‘Historic Moment’: Prince Charles Replaces Queen for Speech from the Throne

“Historic moment” in the UK: Prince Charles delivered the traditional Speech from the Throne in Parliament on Tuesday, in place of his mother Elizabeth II, whom the Queen had given up on the advice of her doctors.

• Read also: The Queen will be absent for the speech of the throne

It was Prince Charles who arrived in Parliament as the national anthem sounded, another sign of the on-going transition for the British monarchy under the influence of the non-eternal sovereign’s health problems.God save the queen

The 73-year-old heir to the crown, in a decorated uniform, then read on behalf of the Queen the speech setting out the government’s program at the opening of the parliamentary session.

He sat on the throne reserved for the consort, symbolically smaller than that of the monarch.


'Historic Moment': Prince Charles Replaces Queen for Speech from the Throne

At his side was his wife Camilla, 74, as well as his eldest son, Prince William, 39, who attended for the first time, further evidence of a generational change taking place.


'Historic Moment': Prince Charles Replaces Queen for Speech from the Throne


'Historic Moment': Prince Charles Replaces Queen for Speech from the Throne

The crown was placed on a pillow.

Third time in 70 years

It was only the third time in 70 years of government that the head of state, now 96, had missed this solemn appointment of British democracy. Pregnant she had been absent in 1959 and 1963.

It was also the first time that the Prince of Wales, who has represented her abroad for several years and is growing in popularity, replaced her for the speech.


Queen Elizabeth II

Photo archive, AFP

Queen Elizabeth II

The Queen had long hoped to attend, until Buckingham Palace announced Monday evening that she had “reluctantly decided not to participate in the Speech from the Throne” due to her “episodic mobility issues”.

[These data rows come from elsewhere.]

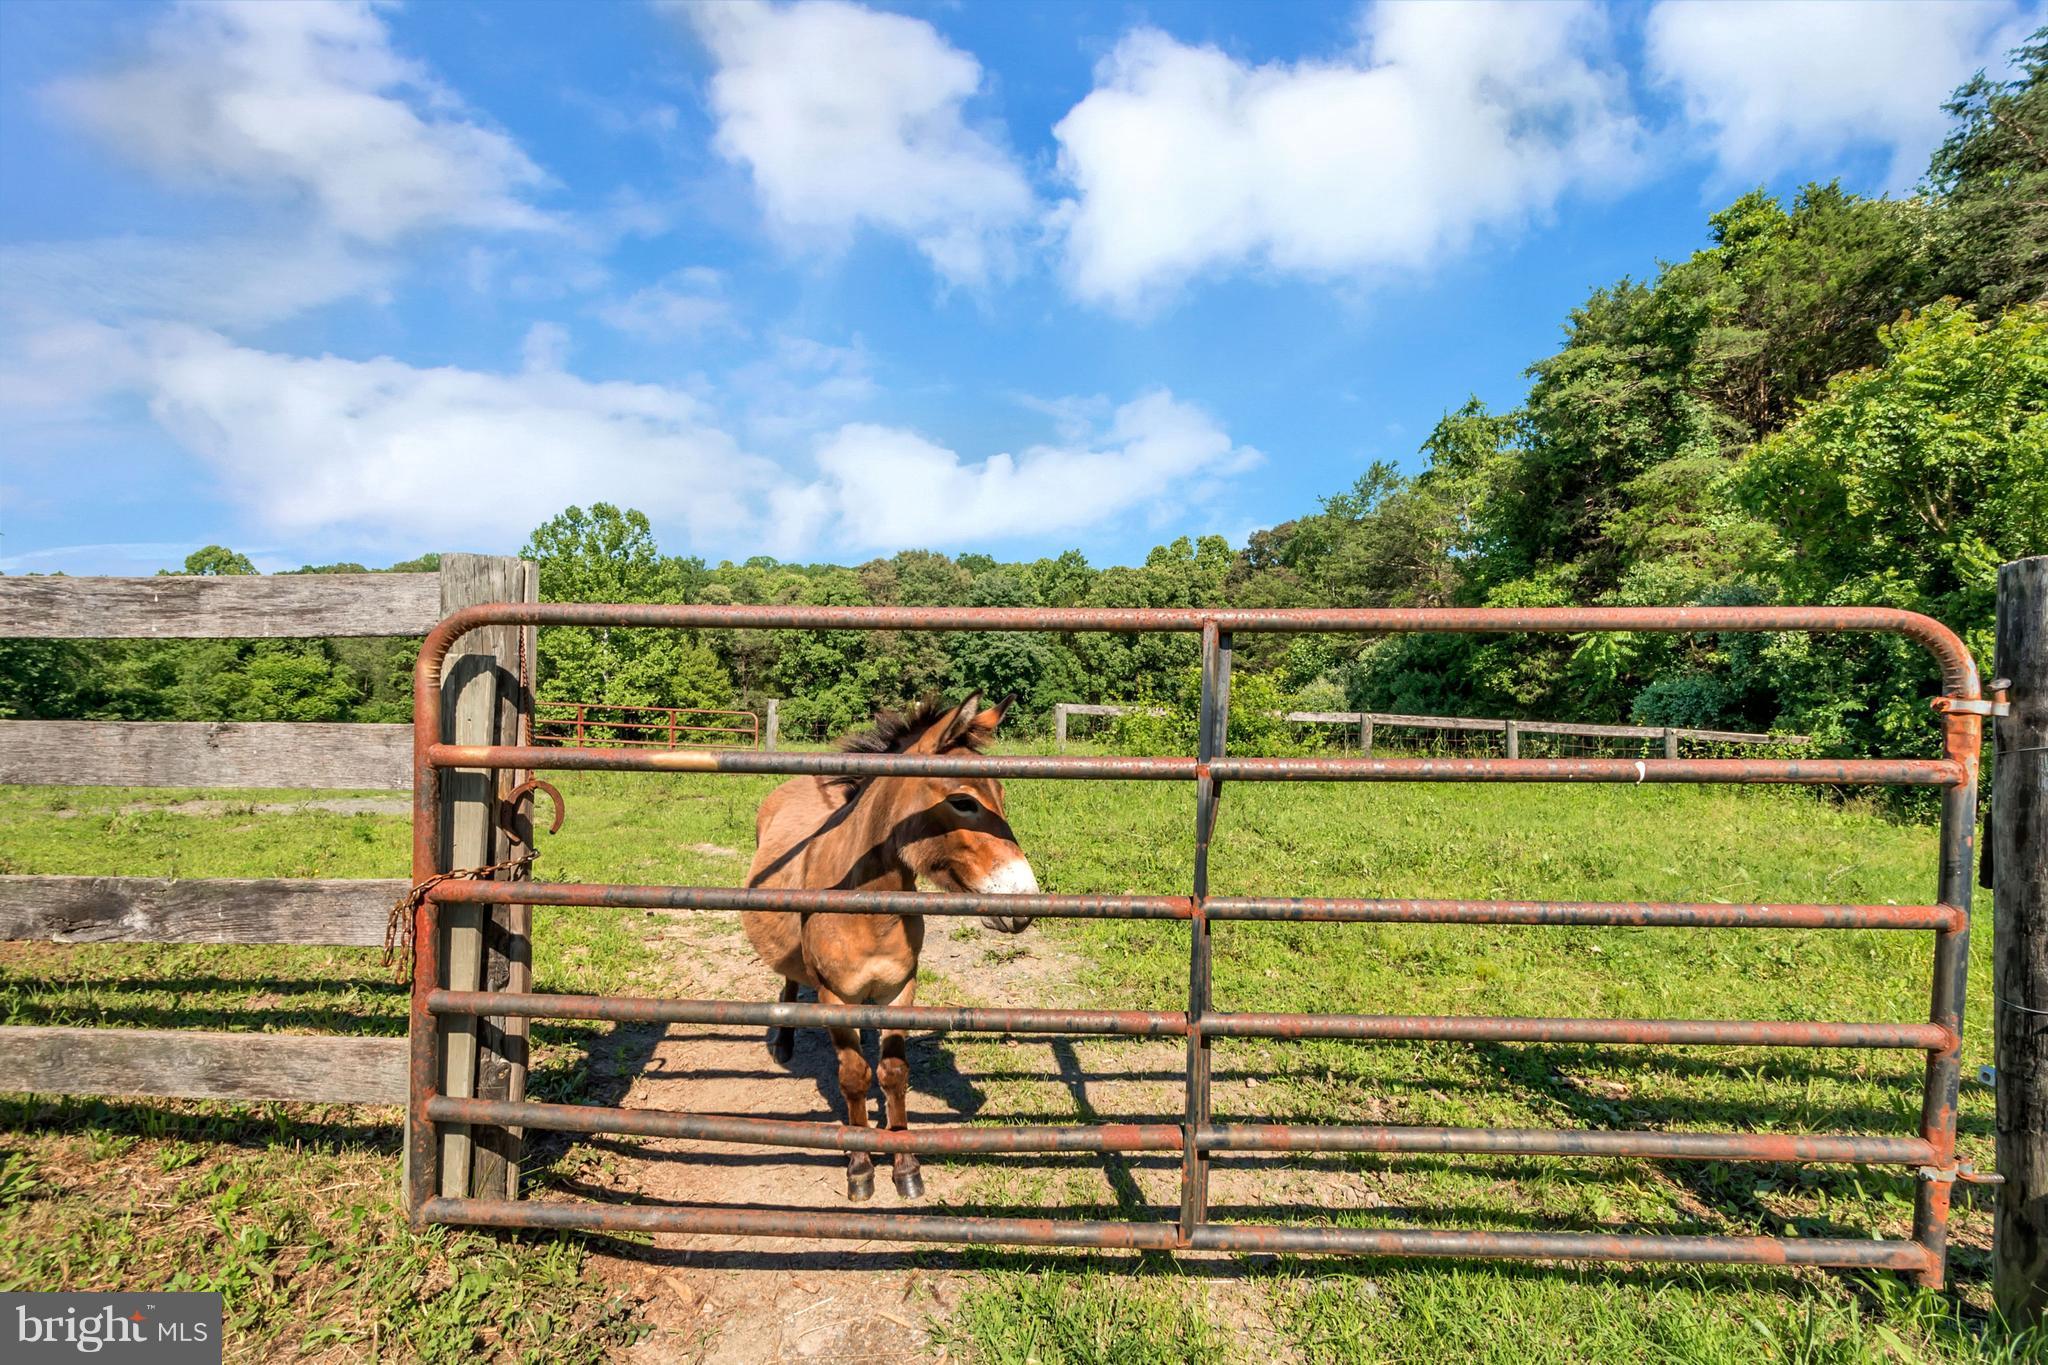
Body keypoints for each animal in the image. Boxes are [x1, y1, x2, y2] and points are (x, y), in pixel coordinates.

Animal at [741, 692, 1039, 1200]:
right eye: (962, 801)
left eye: (1001, 794)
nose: (1023, 905)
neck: (870, 909)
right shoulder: (835, 997)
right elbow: (853, 1077)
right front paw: (861, 1167)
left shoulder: (901, 989)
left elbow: (894, 1074)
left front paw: (905, 1166)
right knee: (788, 978)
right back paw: (783, 1040)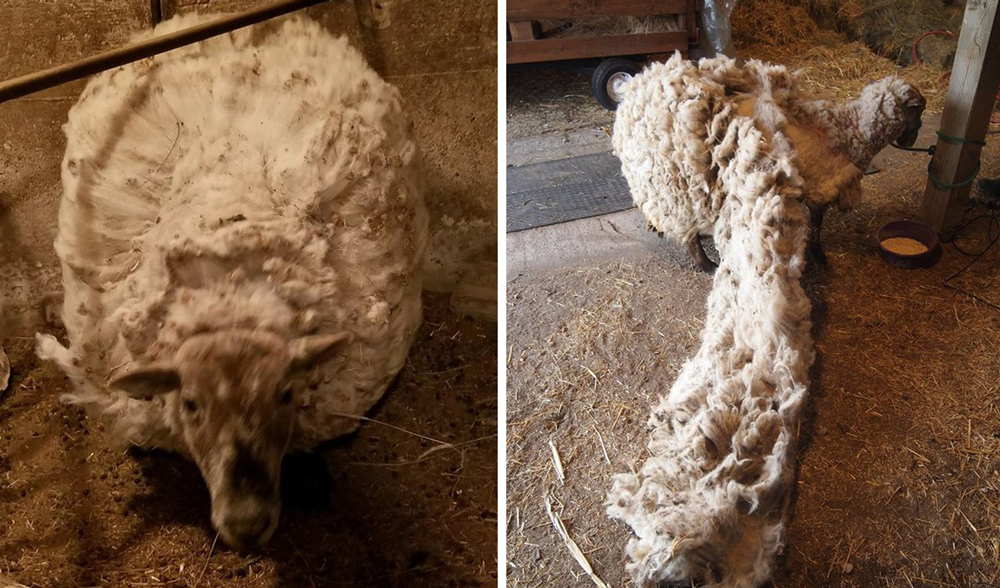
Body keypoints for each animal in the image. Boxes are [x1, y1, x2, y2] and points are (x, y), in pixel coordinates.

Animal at [613, 53, 925, 272]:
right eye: (918, 110)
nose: (914, 138)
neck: (848, 130)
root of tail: (634, 94)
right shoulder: (821, 189)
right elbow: (817, 227)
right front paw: (820, 256)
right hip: (677, 182)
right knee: (686, 227)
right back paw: (704, 263)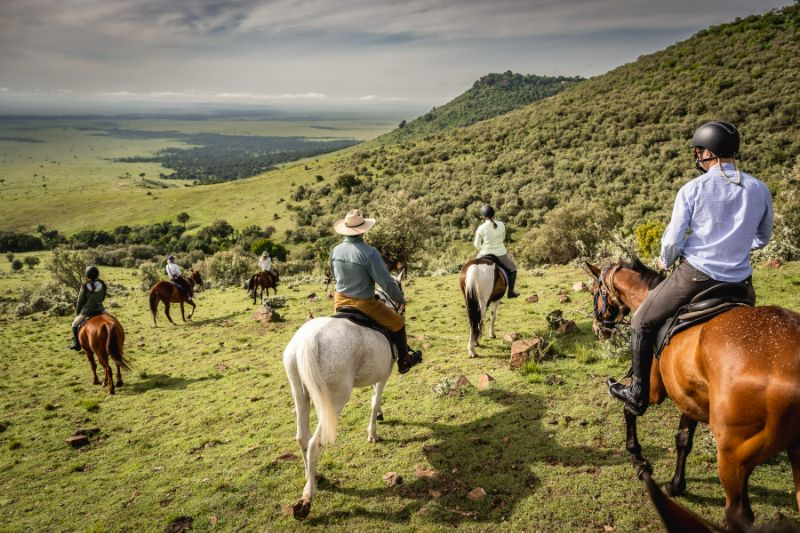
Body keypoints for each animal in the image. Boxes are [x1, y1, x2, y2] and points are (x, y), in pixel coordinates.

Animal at [284, 272, 404, 516]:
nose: (402, 306)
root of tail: (310, 338)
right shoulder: (383, 375)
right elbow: (375, 400)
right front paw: (373, 432)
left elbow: (373, 398)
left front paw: (379, 416)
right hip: (335, 400)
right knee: (314, 443)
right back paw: (307, 497)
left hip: (300, 395)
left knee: (302, 437)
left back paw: (313, 477)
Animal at [584, 258, 800, 528]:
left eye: (595, 292)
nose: (597, 328)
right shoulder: (689, 397)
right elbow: (683, 440)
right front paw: (676, 485)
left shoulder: (650, 390)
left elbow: (630, 409)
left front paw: (638, 459)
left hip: (733, 456)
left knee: (738, 514)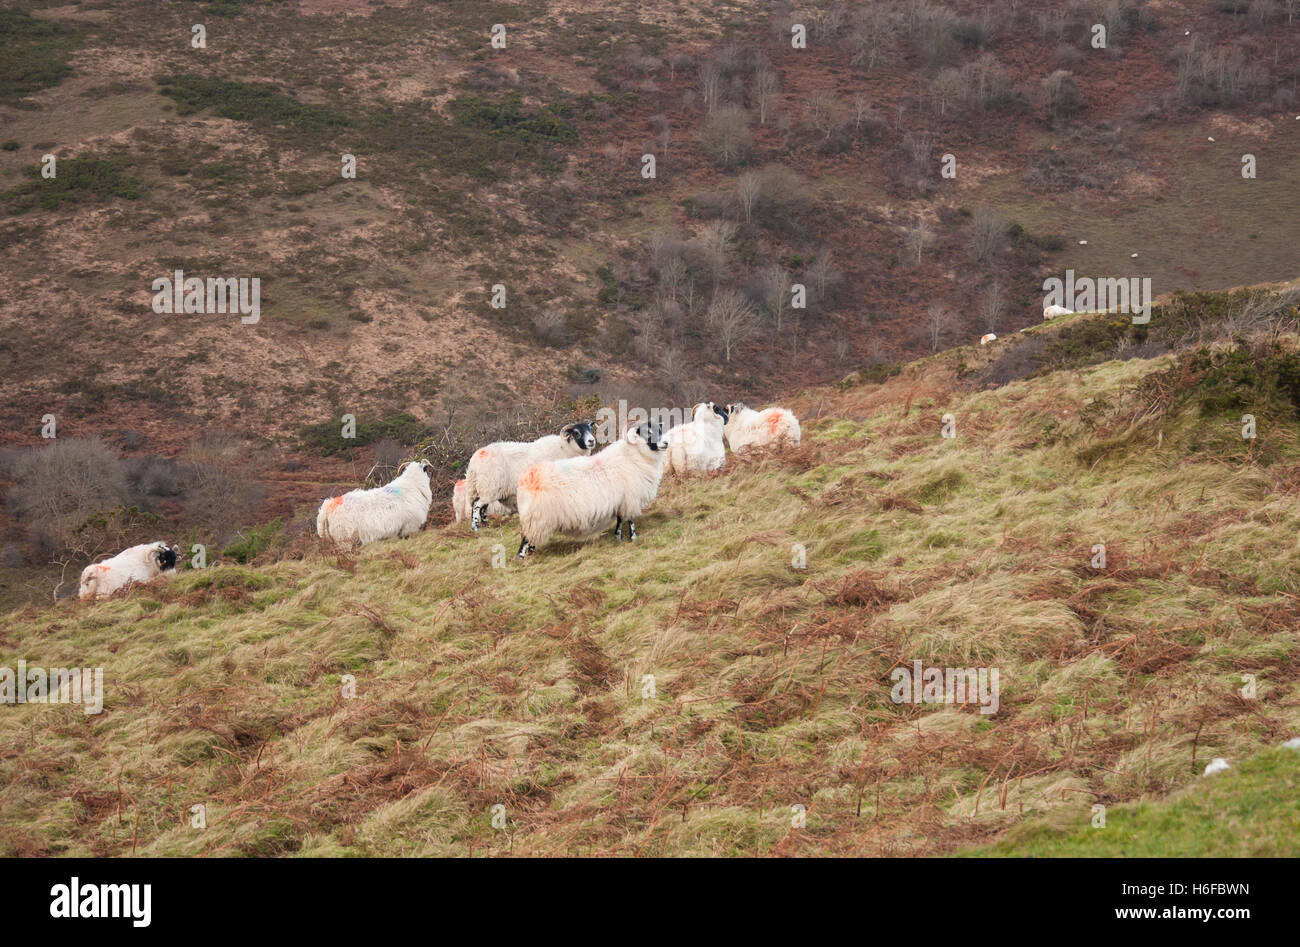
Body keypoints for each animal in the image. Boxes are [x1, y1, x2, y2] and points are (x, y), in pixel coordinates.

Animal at [465, 418, 595, 528]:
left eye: (590, 429)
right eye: (576, 432)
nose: (591, 441)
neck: (565, 449)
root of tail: (474, 460)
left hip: (487, 488)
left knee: (482, 507)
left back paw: (486, 525)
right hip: (489, 486)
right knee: (477, 505)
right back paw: (475, 527)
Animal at [512, 421, 665, 554]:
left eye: (660, 429)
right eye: (648, 432)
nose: (666, 443)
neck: (632, 455)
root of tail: (524, 479)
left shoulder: (621, 500)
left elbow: (620, 520)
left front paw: (618, 538)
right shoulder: (630, 497)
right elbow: (630, 520)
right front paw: (633, 538)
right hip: (535, 518)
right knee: (525, 540)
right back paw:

Signs for the Daily mailthat the Queen is “still really in charge”: “But make no mistake, this is a historic moment for the Crown.”

His absence raises questions about his participation, in early June, in the platinum anniversary celebrations to mark his 70th anniversary.

Last week, the Queen warned that she would not be attending the garden parties royals at Buckingham Palace this summer.

Her most recent public appearance was at the March 29 memorial service for her late husband, Prince Philip, who died last year at the age of 99.

Win back voters

On a political level, this speech marks Boris Johnson’s will to revive a few days after severe setbacks in the local elections.

The conservative leader, who came to power triumphantly in July 2019, has seen his popularity plummet in recent months, against the backdrop of the purchasing power crisis, criticism of his handling of the pandemic and the ‘party gate’ scandal that has left him fined, resulted in a first. for a head of government in office.

The speech began with a pledge to “strengthen the economy and help ease the cost of living” in the face of rising prices hitting households; in fact, according to a study published by the Food Foundation, millions of Britons are starving.

The text includes measures that will appeal to the conservative base, in particular laws aimed at cutting red tape following the UK’s departure from the European Union, which came into full effect last year.

The government also wants to prevent the ‘guerrilla techniques’ of groups such as Extinction Rebellion, hated by its base, who protested by blocking roads or public transport, from ‘harming hard-working people, costing taxpayers millions of government money and endangering lives.

To make it easier to deport foreign criminals, the government wants to change human rights law.

If he manages to save his post for now in the context of the war in Ukraine, the bubbling 57-year-old leader will try to win back the disappointed voters for the two years he has left before the next parliamentary election. His speech will introduce 38 bills.

Opposition leader Keir Starmer, also criticized for sharing beer and curries with a team from his party last year, put pressure on his shoulders by promising to resign if he is fined as prime minister for violating anti-COVID laws. lines.